* **Given text**

I don’t know how well you can see the sign but just in case you can’t read it I will display it for you here:

Ye May Gang Faur and Fare Waur

What the blue blazes does that sign mean?


For years as a kid, I would drive past with my parents and we would all go on about how never in our entire lives have we heard anything approximating this phrase. At first we put it down to being Weegies. Perhaps after a couple of years in the land of the Aberdonian Doric speaking environs we would be able to understand it. But no, it is not Doric. It is just utter pish.


We think it means this:

You May Go Far and Fare Worse.

What kind of ad is that for an eating establishment?

Let’s break it down, shall we? In fact let’s imagine we are trying to get a concrete answer from the utter moron who thought it up all those years ago.

Are we actually saying, “There’s worse food out there but you’d have to travel far to find it?” No?

So, are you saying, “Our food is so bad that worse cannot be found in the immediate vicinity?” No?

So, let me get this right, you’re then saying, “Our food is fucking terrible but there’s not another restaurant for 40 miles, so you might as well put up or shut up.” No?

So, to recap, you’re saying, “You may go far, but there’s a hell of a lot worse out there than our crap, so what the hell are you complaining about” No?

Well what are you saying then? Is it a greeting? Is it a warning? Is it a Northern Scottish version of “Bon Appetit!”?

Oh, I’m getting really annoyed just contemplating it. Nothing quite enrages Meeester and me as the sight of this building. The Flying Martinis drive up and down Glasgow a lot, to remind ourselves why we stay in Aberdeen amongst other things. Each time we pass this eyesore, we go into rant mode. Or at least we used to.

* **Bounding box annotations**

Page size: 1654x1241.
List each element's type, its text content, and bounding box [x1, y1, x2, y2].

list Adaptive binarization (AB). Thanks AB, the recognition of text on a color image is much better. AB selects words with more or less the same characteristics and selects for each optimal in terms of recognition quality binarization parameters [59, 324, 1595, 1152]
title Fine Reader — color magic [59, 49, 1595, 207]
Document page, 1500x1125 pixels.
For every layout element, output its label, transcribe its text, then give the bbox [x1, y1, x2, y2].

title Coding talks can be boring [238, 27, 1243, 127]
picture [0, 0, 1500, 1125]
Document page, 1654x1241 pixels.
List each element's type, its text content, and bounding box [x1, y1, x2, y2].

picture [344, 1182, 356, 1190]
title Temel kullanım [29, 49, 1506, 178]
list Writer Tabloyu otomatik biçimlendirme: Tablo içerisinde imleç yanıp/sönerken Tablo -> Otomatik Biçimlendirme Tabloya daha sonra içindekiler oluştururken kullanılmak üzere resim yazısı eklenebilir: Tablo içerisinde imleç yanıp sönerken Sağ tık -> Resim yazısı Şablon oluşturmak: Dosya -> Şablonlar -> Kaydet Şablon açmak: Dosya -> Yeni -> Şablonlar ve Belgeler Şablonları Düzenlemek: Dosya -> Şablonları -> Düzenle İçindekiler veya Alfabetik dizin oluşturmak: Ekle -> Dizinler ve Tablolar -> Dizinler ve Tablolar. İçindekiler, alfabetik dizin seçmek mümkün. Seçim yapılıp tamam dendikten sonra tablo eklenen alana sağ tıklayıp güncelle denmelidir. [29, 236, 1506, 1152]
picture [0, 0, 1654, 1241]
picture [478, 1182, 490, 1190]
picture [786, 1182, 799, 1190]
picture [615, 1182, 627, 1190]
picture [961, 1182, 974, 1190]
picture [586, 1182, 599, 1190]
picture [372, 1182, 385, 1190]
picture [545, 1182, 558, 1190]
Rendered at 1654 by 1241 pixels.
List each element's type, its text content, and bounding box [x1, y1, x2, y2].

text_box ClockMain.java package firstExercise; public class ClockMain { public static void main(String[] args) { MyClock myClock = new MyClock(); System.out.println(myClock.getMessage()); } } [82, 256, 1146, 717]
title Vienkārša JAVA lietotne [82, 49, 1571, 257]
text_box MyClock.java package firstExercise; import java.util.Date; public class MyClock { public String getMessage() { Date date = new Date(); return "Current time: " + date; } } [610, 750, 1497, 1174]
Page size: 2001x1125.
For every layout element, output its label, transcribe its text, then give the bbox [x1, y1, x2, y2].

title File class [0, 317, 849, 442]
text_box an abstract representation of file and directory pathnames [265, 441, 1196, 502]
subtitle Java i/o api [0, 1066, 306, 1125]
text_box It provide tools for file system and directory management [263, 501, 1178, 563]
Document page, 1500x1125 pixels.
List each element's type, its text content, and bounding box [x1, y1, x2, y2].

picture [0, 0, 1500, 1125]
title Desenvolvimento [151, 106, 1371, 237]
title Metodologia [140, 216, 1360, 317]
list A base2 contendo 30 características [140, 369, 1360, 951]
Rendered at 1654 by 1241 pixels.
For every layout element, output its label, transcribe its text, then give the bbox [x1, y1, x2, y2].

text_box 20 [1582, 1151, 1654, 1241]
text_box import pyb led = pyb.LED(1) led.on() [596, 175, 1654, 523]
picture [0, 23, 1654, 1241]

* **What to work on**
According to the text about the restaurant sign, what do the writer and family think the sign's phrase means? The listing has no connection to the text about the restaurant sign.

* **Final result**
You May Go Far and Fare Worse.